Stud Health Technol Inform. 2018;255:20-24.
Unstructured health documents (e.g. discharge summaries) represent an important and unavoidable source of information.
A semantic annotator identified all the concepts present in the health documents from the clinical data warehouse of the Rouen University Hospital.

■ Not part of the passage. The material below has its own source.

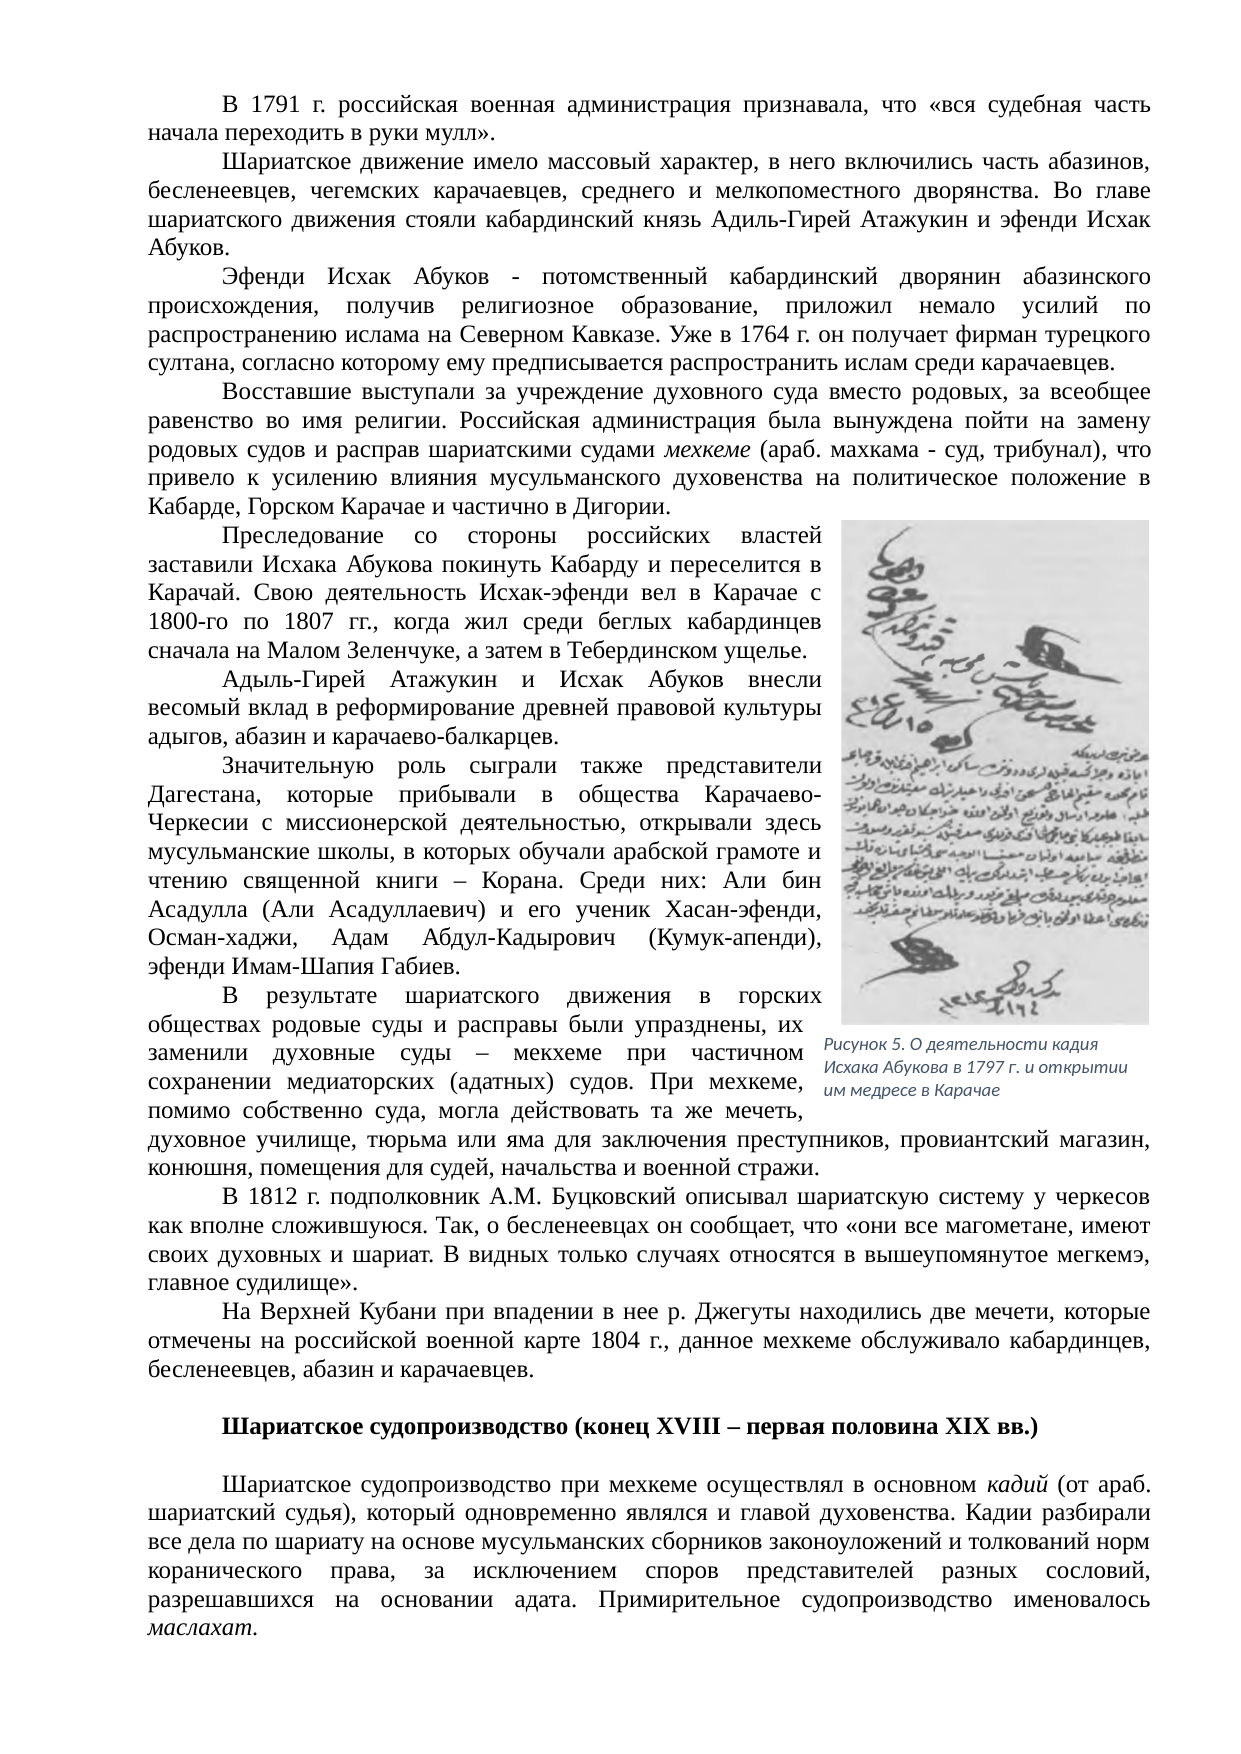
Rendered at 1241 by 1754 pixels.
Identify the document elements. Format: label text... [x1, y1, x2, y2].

text Шариатское судопроизводство (конец XVIII – первая половина XIX вв.) [148, 1411, 1152, 1440]
text Шариатское судопроизводство при мехкеме осуществлял в основном кадий (от араб. шариатский судья), который одновременно являлся и главой духовенства. Кадии разбирали все дела по шариату на основе мусульманских сборников законоуложений и толкований норм коранического права, за исключением споров представителей разных сословий, разрешавшихся на основании адата. Примирительное судопроизводство именовалось маслахат. [148, 1469, 1152, 1641]
picture [839, 520, 1149, 1023]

2,087,784,055 annotations were generated from a corpus of about 11.9 million documents with an average of 175 annotations per document. SNOMED CT, NCIt and MeSH were the top 3 terminologies that reported the most annotation.
As expected, the most general terminologies with the most translated concepts were those with the most concepts identified.
非结构化健康文档(如出院小结)是重要且不可避免的信息来源。
语义注释器从鲁昂大学医院的临床数据仓库中识别健康文档中存在的所有概念。
从约1190万份文档的语料库中生成了2,087,784,055条注释,每份文档平均有175条注释。SNOMED CT、NCIt和医学主题词表(MeSH)是注释最多的前3种术语。
正如预期的那样,具有最多翻译概念的最通用术语是那些识别出最多概念的术语。